What the task asks → Convert every line of the records into a JSON list of strings, with one string per line and blank lines omitted.
---------------
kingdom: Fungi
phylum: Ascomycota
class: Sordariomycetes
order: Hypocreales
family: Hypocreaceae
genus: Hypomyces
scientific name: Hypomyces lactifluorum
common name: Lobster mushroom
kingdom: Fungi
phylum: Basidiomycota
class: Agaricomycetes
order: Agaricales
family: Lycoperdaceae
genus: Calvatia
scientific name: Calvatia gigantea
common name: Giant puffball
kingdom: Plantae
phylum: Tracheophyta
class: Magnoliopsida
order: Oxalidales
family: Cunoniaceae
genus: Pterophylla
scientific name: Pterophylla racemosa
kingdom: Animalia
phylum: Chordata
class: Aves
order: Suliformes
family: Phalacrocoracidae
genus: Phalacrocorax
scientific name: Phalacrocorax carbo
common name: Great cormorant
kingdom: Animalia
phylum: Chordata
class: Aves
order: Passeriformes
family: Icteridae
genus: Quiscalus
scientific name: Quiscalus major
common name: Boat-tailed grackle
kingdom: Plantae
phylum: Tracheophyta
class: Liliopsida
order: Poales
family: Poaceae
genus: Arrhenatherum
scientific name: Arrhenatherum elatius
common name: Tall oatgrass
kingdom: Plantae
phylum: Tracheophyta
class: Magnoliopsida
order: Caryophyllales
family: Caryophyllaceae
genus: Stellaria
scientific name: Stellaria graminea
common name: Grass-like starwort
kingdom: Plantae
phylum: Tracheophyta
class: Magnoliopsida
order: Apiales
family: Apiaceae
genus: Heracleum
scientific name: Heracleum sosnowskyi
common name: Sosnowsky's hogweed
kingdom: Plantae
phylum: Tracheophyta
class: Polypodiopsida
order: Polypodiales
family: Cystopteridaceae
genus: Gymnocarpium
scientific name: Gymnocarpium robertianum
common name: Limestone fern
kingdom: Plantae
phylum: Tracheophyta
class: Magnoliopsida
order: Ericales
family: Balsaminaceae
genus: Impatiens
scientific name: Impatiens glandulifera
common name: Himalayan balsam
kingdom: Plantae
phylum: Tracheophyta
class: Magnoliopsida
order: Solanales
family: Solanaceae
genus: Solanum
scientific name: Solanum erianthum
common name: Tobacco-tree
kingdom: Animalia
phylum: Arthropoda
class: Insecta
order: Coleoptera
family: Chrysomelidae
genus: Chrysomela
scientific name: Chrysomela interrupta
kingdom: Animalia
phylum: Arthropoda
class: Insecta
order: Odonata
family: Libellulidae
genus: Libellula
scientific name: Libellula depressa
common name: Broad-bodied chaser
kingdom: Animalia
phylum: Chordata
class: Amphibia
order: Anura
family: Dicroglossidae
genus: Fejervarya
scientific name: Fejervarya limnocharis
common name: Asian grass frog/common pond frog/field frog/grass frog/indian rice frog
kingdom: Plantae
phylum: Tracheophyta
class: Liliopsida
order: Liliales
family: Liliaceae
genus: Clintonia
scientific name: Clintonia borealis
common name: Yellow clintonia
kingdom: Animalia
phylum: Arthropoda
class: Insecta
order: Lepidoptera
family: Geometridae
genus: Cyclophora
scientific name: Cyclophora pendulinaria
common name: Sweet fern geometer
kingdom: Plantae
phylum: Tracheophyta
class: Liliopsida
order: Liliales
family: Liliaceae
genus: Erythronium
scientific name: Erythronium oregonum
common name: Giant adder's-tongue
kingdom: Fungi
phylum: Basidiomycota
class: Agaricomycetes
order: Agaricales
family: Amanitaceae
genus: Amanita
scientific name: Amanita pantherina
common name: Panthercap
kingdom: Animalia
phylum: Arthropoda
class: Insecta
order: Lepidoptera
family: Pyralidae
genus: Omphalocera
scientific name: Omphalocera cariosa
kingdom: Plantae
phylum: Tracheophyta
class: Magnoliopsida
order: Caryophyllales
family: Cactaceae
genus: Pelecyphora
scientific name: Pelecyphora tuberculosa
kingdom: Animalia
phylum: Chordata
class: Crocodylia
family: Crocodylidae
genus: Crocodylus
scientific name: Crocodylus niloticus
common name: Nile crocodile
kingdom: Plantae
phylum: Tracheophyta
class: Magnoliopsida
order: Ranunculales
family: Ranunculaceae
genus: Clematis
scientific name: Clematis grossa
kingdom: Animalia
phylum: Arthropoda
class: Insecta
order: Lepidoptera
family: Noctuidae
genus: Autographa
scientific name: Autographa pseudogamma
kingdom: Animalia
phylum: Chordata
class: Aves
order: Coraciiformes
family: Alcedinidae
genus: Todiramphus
---------------
Exercise solution →
[
  "kingdom: Fungi",
  "phylum: Ascomycota",
  "class: Sordariomycetes",
  "order: Hypocreales",
  "family: Hypocreaceae",
  "genus: Hypomyces",
  "scientific name: Hypomyces lactifluorum",
  "common name: Lobster mushroom",
  "kingdom: Fungi",
  "phylum: Basidiomycota",
  "class: Agaricomycetes",
  "order: Agaricales",
  "family: Lycoperdaceae",
  "genus: Calvatia",
  "scientific name: Calvatia gigantea",
  "common name: Giant puffball",
  "kingdom: Plantae",
  "phylum: Tracheophyta",
  "class: Magnoliopsida",
  "order: Oxalidales",
  "family: Cunoniaceae",
  "genus: Pterophylla",
  "scientific name: Pterophylla racemosa",
  "kingdom: Animalia",
  "phylum: Chordata",
  "class: Aves",
  "order: Suliformes",
  "family: Phalacrocoracidae",
  "genus: Phalacrocorax",
  "scientific name: Phalacrocorax carbo",
  "common name: Great cormorant",
  "kingdom: Animalia",
  "phylum: Chordata",
  "class: Aves",
  "order: Passeriformes",
  "family: Icteridae",
  "genus: Quiscalus",
  "scientific name: Quiscalus major",
  "common name: Boat-tailed grackle",
  "kingdom: Plantae",
  "phylum: Tracheophyta",
  "class: Liliopsida",
  "order: Poales",
  "family: Poaceae",
  "genus: Arrhenatherum",
  "scientific name: Arrhenatherum elatius",
  "common name: Tall oatgrass",
  "kingdom: Plantae",
  "phylum: Tracheophyta",
  "class: Magnoliopsida",
  "order: Caryophyllales",
  "family: Caryophyllaceae",
  "genus: Stellaria",
  "scientific name: Stellaria graminea",
  "common name: Grass-like starwort",
  "kingdom: Plantae",
  "phylum: Tracheophyta",
  "class: Magnoliopsida",
  "order: Apiales",
  "family: Apiaceae",
  "genus: Heracleum",
  "scientific name: Heracleum sosnowskyi",
  "common name: Sosnowsky's hogweed",
  "kingdom: Plantae",
  "phylum: Tracheophyta",
  "class: Polypodiopsida",
  "order: Polypodiales",
  "family: Cystopteridaceae",
  "genus: Gymnocarpium",
  "scientific name: Gymnocarpium robertianum",
  "common name: Limestone fern",
  "kingdom: Plantae",
  "phylum: Tracheophyta",
  "class: Magnoliopsida",
  "order: Ericales",
  "family: Balsaminaceae",
  "genus: Impatiens",
  "scientific name: Impatiens glandulifera",
  "common name: Himalayan balsam",
  "kingdom: Plantae",
  "phylum: Tracheophyta",
  "class: Magnoliopsida",
  "order: Solanales",
  "family: Solanaceae",
  "genus: Solanum",
  "scientific name: Solanum erianthum",
  "common name: Tobacco-tree",
  "kingdom: Animalia",
  "phylum: Arthropoda",
  "class: Insecta",
  "order: Coleoptera",
  "family: Chrysomelidae",
  "genus: Chrysomela",
  "scientific name: Chrysomela interrupta",
  "kingdom: Animalia",
  "phylum: Arthropoda",
  "class: Insecta",
  "order: Odonata",
  "family: Libellulidae",
  "genus: Libellula",
  "scientific name: Libellula depressa",
  "common name: Broad-bodied chaser",
  "kingdom: Animalia",
  "phylum: Chordata",
  "class: Amphibia",
  "order: Anura",
  "family: Dicroglossidae",
  "genus: Fejervarya",
  "scientific name: Fejervarya limnocharis",
  "common name: Asian grass frog/common pond frog/field frog/grass frog/indian rice frog",
  "kingdom: Plantae",
  "phylum: Tracheophyta",
  "class: Liliopsida",
  "order: Liliales",
  "family: Liliaceae",
  "genus: Clintonia",
  "scientific name: Clintonia borealis",
  "common name: Yellow clintonia",
  "kingdom: Animalia",
  "phylum: Arthropoda",
  "class: Insecta",
  "order: Lepidoptera",
  "family: Geometridae",
  "genus: Cyclophora",
  "scientific name: Cyclophora pendulinaria",
  "common name: Sweet fern geometer",
  "kingdom: Plantae",
  "phylum: Tracheophyta",
  "class: Liliopsida",
  "order: Liliales",
  "family: Liliaceae",
  "genus: Erythronium",
  "scientific name: Erythronium oregonum",
  "common name: Giant adder's-tongue",
  "kingdom: Fungi",
  "phylum: Basidiomycota",
  "class: Agaricomycetes",
  "order: Agaricales",
  "family: Amanitaceae",
  "genus: Amanita",
  "scientific name: Amanita pantherina",
  "common name: Panthercap",
  "kingdom: Animalia",
  "phylum: Arthropoda",
  "class: Insecta",
  "order: Lepidoptera",
  "family: Pyralidae",
  "genus: Omphalocera",
  "scientific name: Omphalocera cariosa",
  "kingdom: Plantae",
  "phylum: Tracheophyta",
  "class: Magnoliopsida",
  "order: Caryophyllales",
  "family: Cactaceae",
  "genus: Pelecyphora",
  "scientific name: Pelecyphora tuberculosa",
  "kingdom: Animalia",
  "phylum: Chordata",
  "class: Crocodylia",
  "family: Crocodylidae",
  "genus: Crocodylus",
  "scientific name: Crocodylus niloticus",
  "common name: Nile crocodile",
  "kingdom: Plantae",
  "phylum: Tracheophyta",
  "class: Magnoliopsida",
  "order: Ranunculales",
  "family: Ranunculaceae",
  "genus: Clematis",
  "scientific name: Clematis grossa",
  "kingdom: Animalia",
  "phylum: Arthropoda",
  "class: Insecta",
  "order: Lepidoptera",
  "family: Noctuidae",
  "genus: Autographa",
  "scientific name: Autographa pseudogamma",
  "kingdom: Animalia",
  "phylum: Chordata",
  "class: Aves",
  "order: Coraciiformes",
  "family: Alcedinidae",
  "genus: Todiramphus"
]